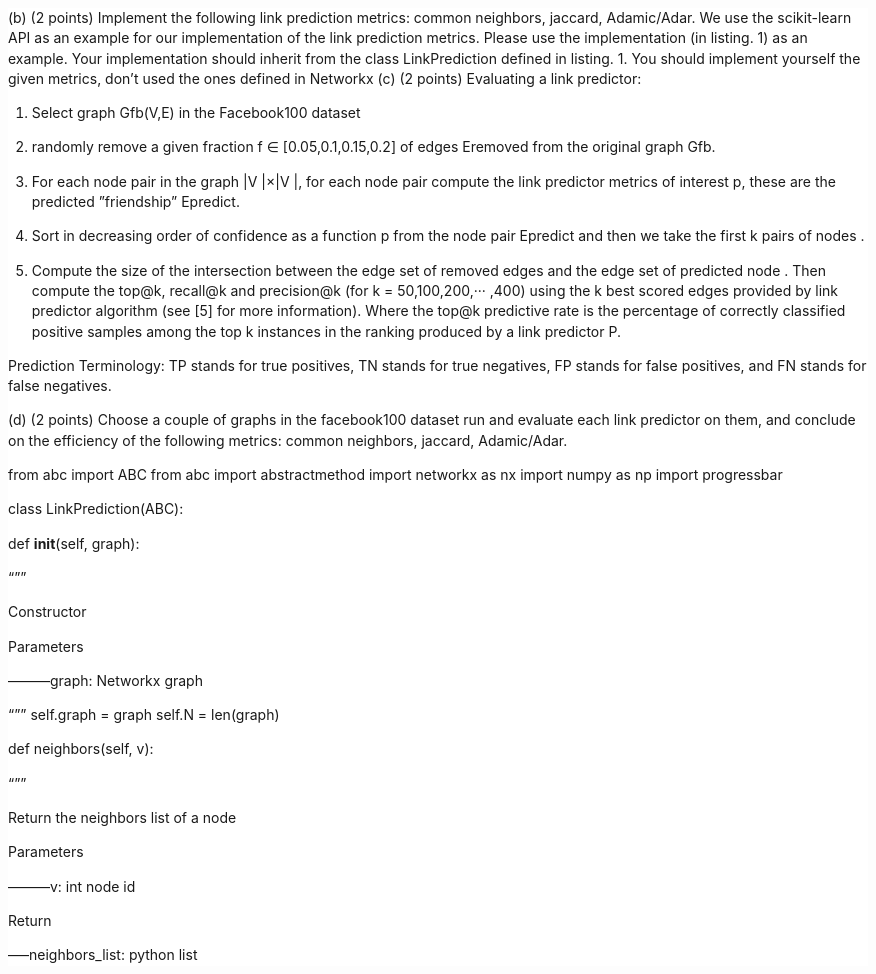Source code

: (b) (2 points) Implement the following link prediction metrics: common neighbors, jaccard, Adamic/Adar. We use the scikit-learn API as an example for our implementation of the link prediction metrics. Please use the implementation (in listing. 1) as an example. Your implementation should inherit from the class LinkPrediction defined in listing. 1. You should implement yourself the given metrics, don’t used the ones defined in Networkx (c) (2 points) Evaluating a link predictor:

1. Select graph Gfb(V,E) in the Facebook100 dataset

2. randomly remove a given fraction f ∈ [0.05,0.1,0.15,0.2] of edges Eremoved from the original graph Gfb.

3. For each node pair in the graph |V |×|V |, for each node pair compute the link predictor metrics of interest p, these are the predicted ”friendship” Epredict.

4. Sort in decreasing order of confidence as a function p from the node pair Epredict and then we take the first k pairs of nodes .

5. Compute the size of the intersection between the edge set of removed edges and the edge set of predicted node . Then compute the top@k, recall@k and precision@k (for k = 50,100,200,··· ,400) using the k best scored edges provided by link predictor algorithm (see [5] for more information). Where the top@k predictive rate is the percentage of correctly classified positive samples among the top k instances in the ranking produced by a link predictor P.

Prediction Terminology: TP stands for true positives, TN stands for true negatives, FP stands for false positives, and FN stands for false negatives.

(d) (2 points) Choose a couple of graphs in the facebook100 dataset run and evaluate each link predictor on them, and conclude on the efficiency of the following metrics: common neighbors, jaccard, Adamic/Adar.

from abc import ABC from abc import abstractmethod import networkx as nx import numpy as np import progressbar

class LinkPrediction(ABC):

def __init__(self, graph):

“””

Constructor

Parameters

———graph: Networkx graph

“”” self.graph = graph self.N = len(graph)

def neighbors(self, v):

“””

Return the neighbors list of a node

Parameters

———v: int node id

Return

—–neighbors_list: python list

.....

YOUR TASK: Give every line of the records above as a numbered list, leaving out the blank lines and the pictures.

SOLVED PROBLEM:
1. Source code
2. : (b) (2 points) Implement the following link prediction metrics: common neighbors, jaccard, Adamic/Adar. We use the scikit-learn API as an example for our implementation of the link prediction metrics. Please use the implementation (in listing. 1) as an example. Your implementation should inherit from the class LinkPrediction defined in listing. 1. You should implement yourself the given metrics, don’t used the ones defined in Networkx (c) (2 points) Evaluating a link predictor:
3. 1. Select graph Gfb(V,E) in the Facebook100 dataset
4. 2. randomly remove a given fraction f ∈ [0.05,0.1,0.15,0.2] of edges Eremoved from the original graph Gfb.
5. 3. For each node pair in the graph |V |×|V |, for each node pair compute the link predictor metrics of interest p, these are the predicted ”friendship” Epredict.
6. 4. Sort in decreasing order of confidence as a function p from the node pair Epredict and then we take the first k pairs of nodes .
7. 5. Compute the size of the intersection between the edge set of removed edges and the edge set of predicted node . Then compute the top@k, recall@k and precision@k (for k = 50,100,200,··· ,400) using the k best scored edges provided by link predictor algorithm (see [5] for more information). Where the top@k predictive rate is the percentage of correctly classified positive samples among the top k instances in the ranking produced by a link predictor P.
8. Prediction Terminology: TP stands for true positives, TN stands for true negatives, FP stands for false positives, and FN stands for false negatives.
9. (d) (2 points) Choose a couple of graphs in the facebook100 dataset run and evaluate each link predictor on them, and conclude on the efficiency of the following metrics: common neighbors, jaccard, Adamic/Adar.
10. from abc import ABC from abc import abstractmethod import networkx as nx import numpy as np import progressbar
11. class LinkPrediction(ABC):
12. def __init__(self, graph):
13. “””
14. Constructor
15. Parameters
16. ———graph: Networkx graph
17. “”” self.graph = graph self.N = len(graph)
18. def neighbors(self, v):
19. “””
20. Return the neighbors list of a node
21. Parameters
22. ———v: int node id
23. Return
24. —–neighbors_list: python list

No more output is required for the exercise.